Focus Group Discussion (FGD): FGDs targeting members of county departments of environment, water and natural resources; departmental heads of the ministry of environment and its affiliate agencies; civic society organizations and development partners were packaged to elicit necessary information through structured discussions and consensus.
The assignment was accomplished through five distinct but inter-related tasks complete with sub-tasks within each of the broad tasks. The main tasks included (i) stock-taking of Kenya’s current ENR problems, assessed in both physical and economic terms; (ii) a identifying the most critical ENR issues, using not only economic and ecological criteria, but public opinion and government priorities (iii) discussion of options for addressing those priority issues based on the latest international experience and good practice, (iv) reviewing institutional and governance issues, such as agency boundaries (both across sectors and national-sub national), capacity, and data; and (v) key recommendations.
A master checklist of issues was developed from which the key informant interview questions and focus group discussion issues was drawn. The master list of issues was broadly classified so as to incorporate all ToR tasks as follows: 1) Reviewing of Environment and NRM issues, threats and challenges; 2) Assessing of national and county level key development plans and strategies and their NRM implications; 3) Reviewing tools adopted by national and county governments to integrate ENR issues into national development agendas and strategizes such as vision 2030; 4)Reviewing government capacity to integrate environment and natural resources into planning and development processes in a devolved context; 5) Institutional analysis pertaining to ENR; 6) Assessing government’s capacity for proactive action-oriented planning and implementation of development projects/programs (in light of ongoing devolution process); 7) Assessing how trans-county ENR issue are addressed; 8) Assessing how counties are prioritizing and implementing E& NRM activities; 9) Assessing the levels of budgets being allocated from national treasury and county governments to support ENR priorities; 10) Assessing the existing channels of horizontal and vertical communication and dialogue; 11) Identifying the existing channels of inter and intra agency cooperation and collaboration in the public sector in ENR; 12) Assessing the national government capacity to create space and enhance cooperation and collaboration with private players; 13) Identifying weaknesses in public financing of environment and natural resources and provide recommendations for filling capacity gaps and institutional developments measures targeted at key public sector agencies; 14) Reviewing the adequacy of data and information sharing with the public in a devolved context; 15) Reviewing the development partners ongoing and planned ENR support activities; 16) Reviewing how climate change is being addressed at the national and county levels; 17) Reviewing how counties are dealing with liquid and solid waste management; and 18) Assess the level of involvement of private sector players in managing the ENRs.

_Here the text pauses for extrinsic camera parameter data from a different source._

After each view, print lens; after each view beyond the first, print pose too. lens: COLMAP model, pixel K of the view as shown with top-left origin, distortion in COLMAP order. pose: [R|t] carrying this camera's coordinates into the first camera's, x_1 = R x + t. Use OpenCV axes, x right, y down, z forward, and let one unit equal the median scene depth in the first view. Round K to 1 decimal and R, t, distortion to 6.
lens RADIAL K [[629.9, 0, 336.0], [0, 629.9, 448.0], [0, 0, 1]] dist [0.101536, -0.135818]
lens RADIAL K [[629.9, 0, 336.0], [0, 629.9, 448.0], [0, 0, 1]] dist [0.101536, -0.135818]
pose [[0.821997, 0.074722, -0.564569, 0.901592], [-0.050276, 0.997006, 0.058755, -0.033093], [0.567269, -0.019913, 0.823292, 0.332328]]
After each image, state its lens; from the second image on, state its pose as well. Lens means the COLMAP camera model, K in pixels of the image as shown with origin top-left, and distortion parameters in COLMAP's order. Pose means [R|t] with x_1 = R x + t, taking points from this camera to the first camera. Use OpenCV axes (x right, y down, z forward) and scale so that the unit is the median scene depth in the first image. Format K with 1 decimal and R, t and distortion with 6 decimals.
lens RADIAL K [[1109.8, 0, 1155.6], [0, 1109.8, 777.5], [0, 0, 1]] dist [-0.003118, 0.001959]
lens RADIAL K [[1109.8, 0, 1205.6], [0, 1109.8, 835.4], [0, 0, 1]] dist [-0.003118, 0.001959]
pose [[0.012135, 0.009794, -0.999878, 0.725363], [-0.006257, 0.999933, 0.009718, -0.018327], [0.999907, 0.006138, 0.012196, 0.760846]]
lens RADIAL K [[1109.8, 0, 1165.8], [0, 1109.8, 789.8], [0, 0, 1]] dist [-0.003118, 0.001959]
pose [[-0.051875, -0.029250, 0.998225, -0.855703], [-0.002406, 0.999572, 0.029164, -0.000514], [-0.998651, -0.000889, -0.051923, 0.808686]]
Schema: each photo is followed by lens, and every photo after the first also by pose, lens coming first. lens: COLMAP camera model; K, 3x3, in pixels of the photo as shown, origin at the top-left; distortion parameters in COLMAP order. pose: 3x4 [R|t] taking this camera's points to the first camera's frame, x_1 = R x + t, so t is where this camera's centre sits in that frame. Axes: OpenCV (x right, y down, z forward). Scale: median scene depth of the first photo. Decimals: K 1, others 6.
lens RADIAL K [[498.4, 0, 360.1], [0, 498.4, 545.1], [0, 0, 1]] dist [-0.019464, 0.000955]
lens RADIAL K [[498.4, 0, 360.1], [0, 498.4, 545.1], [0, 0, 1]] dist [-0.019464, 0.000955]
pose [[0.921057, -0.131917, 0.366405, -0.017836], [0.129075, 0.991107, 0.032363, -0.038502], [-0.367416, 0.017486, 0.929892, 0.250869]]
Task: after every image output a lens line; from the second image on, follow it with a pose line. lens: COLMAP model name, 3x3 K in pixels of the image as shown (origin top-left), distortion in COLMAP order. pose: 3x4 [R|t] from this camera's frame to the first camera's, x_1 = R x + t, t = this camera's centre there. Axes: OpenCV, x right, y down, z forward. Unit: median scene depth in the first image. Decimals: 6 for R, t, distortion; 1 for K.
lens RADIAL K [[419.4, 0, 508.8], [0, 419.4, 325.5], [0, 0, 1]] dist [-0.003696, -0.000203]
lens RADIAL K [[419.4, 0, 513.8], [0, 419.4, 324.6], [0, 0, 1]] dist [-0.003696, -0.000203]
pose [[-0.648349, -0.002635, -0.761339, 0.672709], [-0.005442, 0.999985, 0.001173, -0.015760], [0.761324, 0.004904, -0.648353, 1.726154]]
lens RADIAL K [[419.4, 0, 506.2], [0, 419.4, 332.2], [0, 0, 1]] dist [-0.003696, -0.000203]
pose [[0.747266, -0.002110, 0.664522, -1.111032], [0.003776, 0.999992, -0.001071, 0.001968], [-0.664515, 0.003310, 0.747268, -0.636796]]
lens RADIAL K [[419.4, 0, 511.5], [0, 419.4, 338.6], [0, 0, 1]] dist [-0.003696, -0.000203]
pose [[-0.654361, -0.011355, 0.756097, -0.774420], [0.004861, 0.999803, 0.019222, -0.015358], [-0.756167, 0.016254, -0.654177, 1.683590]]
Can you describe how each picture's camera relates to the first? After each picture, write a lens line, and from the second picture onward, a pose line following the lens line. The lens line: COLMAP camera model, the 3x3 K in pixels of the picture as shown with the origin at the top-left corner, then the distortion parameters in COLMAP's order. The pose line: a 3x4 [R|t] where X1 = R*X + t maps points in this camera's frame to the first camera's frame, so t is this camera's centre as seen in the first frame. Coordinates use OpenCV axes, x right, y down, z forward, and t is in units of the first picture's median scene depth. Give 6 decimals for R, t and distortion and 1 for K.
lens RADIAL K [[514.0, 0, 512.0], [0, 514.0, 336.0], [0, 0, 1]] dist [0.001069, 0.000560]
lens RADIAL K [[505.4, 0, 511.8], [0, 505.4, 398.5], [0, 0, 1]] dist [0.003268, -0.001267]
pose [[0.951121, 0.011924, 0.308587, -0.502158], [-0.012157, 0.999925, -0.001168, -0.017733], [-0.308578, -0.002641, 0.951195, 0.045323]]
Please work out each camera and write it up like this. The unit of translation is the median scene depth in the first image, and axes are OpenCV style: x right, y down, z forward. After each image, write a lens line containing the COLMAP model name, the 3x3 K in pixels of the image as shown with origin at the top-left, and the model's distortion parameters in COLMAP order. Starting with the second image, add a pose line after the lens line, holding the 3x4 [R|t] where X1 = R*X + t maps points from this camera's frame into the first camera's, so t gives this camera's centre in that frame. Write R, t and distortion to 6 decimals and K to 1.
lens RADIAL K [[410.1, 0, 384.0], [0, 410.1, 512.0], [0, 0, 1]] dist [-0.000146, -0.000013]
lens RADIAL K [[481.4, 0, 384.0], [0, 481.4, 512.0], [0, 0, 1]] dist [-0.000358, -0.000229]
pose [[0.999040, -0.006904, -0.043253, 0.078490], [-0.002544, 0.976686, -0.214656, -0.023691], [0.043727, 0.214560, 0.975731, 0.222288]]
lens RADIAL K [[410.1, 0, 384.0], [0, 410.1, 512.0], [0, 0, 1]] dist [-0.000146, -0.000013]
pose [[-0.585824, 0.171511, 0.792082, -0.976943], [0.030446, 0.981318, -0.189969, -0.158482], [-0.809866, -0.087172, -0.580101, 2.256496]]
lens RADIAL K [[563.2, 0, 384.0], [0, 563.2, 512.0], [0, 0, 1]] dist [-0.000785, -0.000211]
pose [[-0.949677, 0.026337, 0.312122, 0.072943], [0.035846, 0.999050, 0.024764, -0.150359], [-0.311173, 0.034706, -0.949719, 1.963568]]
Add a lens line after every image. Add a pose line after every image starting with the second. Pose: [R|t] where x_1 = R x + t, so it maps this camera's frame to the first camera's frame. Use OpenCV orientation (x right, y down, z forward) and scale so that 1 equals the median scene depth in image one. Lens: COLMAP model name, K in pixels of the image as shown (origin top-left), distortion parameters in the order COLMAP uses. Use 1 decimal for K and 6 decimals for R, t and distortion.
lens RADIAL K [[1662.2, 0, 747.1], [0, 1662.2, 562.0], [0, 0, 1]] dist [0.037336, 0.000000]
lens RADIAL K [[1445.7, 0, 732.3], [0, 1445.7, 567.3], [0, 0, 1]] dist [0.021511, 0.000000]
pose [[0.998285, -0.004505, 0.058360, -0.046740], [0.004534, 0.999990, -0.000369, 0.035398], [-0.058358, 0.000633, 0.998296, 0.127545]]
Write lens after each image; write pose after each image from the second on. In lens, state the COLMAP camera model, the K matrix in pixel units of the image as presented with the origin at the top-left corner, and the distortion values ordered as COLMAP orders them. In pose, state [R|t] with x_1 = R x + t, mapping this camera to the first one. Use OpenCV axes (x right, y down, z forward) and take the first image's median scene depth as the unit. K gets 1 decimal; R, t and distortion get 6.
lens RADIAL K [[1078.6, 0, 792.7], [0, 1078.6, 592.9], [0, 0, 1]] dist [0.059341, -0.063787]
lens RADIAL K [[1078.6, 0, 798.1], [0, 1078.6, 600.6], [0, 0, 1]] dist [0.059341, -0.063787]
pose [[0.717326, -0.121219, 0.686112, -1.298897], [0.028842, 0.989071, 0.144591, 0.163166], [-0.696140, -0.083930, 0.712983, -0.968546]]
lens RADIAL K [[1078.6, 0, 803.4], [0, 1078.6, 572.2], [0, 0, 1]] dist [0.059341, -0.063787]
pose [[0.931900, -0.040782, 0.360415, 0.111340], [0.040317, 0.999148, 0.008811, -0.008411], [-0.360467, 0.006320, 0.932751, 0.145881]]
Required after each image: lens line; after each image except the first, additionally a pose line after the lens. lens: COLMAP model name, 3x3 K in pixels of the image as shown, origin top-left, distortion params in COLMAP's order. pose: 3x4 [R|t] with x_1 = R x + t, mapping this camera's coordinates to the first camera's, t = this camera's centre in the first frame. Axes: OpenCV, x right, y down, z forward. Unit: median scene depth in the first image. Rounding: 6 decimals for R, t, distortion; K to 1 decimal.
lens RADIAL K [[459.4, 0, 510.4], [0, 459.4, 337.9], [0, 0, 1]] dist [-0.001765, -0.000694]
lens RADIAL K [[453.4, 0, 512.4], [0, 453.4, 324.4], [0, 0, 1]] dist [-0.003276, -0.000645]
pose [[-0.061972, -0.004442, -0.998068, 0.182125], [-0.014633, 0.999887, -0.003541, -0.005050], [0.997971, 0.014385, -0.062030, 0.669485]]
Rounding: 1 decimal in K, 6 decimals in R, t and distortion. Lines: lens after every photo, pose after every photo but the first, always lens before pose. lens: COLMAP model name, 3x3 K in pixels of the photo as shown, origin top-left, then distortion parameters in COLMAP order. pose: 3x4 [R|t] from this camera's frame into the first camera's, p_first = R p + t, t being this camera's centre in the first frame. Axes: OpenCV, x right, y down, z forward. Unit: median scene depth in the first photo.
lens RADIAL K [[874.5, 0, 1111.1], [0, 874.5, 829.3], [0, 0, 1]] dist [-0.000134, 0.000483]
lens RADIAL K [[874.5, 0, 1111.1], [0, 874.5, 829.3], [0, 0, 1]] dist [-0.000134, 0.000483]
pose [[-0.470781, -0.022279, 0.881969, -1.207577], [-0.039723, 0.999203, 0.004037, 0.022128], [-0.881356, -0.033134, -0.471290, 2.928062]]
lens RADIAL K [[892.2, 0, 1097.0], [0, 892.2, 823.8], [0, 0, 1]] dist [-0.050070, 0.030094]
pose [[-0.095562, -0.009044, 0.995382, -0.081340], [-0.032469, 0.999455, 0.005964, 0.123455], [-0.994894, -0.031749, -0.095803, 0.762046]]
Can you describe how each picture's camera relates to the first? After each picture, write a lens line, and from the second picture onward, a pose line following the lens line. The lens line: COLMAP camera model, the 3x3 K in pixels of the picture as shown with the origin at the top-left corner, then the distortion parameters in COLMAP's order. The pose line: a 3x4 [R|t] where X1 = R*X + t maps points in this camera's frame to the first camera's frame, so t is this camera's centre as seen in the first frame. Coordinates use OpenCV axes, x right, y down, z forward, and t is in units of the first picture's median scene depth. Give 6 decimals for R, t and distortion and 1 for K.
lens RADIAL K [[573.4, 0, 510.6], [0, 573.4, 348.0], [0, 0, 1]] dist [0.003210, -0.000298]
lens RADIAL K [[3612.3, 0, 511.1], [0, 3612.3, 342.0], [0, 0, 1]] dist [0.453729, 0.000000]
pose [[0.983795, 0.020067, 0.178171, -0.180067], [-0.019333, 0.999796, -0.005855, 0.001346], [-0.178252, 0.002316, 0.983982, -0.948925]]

In data analysis and representation, both qualitative and quantitative analysis of data was undertaken. Quantitative data was presented through cross tabulations, graphical presentation and descriptive statistics. The findings and recommendations of the Country Environmental Analysis were presented at a national stakeholder’s forum organized by the World Bank Group for validation. Inputs from the national stakeholders forum was then be incorporated into the draft report before the final report was submitted.